Task goal
Below are the records; copy out every line that holds the word "logica".

Plain-text document sources:
---------------
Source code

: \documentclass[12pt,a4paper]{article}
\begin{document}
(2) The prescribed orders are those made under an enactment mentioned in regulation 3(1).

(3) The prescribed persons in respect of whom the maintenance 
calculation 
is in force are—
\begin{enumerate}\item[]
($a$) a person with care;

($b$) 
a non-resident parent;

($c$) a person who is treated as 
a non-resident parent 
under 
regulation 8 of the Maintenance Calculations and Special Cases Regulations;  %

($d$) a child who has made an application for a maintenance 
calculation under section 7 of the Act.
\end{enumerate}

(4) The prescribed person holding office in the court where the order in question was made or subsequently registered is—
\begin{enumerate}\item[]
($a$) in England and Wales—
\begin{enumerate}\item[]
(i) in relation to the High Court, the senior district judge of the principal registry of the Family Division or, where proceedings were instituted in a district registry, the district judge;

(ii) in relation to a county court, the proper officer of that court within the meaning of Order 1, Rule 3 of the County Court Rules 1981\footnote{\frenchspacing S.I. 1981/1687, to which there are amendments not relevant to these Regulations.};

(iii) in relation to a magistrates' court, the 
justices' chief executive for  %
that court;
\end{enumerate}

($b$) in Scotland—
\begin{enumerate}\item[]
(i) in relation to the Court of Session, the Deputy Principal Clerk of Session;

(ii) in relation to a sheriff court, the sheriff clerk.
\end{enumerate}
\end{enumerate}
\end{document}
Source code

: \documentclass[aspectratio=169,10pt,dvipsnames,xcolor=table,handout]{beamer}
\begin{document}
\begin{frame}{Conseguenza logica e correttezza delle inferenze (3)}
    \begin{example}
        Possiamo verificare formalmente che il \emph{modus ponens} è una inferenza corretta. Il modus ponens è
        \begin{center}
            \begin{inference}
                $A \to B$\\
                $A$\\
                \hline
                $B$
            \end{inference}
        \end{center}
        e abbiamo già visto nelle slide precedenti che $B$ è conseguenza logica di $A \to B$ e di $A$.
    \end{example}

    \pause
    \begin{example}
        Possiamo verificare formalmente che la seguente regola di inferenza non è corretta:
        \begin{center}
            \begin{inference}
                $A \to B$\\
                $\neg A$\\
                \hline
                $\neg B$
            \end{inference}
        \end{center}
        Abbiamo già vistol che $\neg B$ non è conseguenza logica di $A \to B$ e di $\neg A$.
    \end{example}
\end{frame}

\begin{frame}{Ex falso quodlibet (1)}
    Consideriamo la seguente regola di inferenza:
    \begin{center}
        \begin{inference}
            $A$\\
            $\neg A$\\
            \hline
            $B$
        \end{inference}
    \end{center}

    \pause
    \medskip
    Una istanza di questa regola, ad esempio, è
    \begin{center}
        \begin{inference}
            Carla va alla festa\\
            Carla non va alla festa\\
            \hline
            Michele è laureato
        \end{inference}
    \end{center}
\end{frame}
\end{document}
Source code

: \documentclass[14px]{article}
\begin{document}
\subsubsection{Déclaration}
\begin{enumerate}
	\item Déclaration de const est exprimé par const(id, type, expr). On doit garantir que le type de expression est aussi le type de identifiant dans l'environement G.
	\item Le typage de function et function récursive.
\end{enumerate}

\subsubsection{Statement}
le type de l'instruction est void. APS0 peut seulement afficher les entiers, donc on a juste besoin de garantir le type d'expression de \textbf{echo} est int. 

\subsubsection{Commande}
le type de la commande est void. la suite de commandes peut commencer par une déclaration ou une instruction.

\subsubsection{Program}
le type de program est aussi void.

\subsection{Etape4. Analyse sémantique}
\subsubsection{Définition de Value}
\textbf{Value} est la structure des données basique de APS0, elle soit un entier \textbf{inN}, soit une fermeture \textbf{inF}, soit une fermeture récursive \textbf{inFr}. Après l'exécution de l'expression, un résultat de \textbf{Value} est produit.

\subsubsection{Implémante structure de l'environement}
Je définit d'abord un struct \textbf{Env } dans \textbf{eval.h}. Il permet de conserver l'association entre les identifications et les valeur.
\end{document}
---------------
Answer to this problem
\begin{frame}{Conseguenza logica e correttezza delle inferenze (3)}
        e abbiamo già visto nelle slide precedenti che $B$ è conseguenza logica di $A \to B$ e di $A$.
        Abbiamo già vistol che $\neg B$ non è conseguenza logica di $A \to B$ e di $\neg A$.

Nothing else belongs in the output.